Instruction.
Could you copy every line of the data that contains "hier"?
(Data for the task Opens)
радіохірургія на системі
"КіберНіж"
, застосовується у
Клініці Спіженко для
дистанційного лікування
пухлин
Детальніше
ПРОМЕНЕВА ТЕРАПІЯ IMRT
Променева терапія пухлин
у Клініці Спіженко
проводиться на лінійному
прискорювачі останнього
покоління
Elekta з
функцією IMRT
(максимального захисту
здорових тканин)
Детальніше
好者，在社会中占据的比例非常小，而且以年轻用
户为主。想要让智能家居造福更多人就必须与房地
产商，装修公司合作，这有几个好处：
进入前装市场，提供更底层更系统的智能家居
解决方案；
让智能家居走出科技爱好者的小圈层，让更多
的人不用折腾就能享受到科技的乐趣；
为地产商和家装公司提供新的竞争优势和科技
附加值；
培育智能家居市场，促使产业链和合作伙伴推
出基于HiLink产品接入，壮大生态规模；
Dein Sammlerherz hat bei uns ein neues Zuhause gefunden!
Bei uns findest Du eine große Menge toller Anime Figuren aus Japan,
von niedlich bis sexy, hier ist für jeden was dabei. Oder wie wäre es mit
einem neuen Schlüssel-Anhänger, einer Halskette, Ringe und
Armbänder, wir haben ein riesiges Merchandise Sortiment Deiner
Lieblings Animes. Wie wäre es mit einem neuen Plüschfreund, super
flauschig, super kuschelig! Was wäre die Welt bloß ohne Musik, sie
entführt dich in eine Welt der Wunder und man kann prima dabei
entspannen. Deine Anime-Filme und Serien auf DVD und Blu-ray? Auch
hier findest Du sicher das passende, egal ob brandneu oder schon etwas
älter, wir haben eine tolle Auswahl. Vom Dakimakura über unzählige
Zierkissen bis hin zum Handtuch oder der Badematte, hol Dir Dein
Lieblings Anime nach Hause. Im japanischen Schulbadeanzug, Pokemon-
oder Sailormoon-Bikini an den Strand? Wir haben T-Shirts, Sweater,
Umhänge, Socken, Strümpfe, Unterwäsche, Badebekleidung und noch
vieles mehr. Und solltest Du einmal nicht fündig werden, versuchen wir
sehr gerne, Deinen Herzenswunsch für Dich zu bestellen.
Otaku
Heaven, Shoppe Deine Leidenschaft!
(Data for the task Closes)
Solution to this exercise.
von niedlich bis sexy, hier ist für jeden was dabei. Oder wie wäre es mit
hier findest Du sicher das passende, egal ob brandneu oder schon etwas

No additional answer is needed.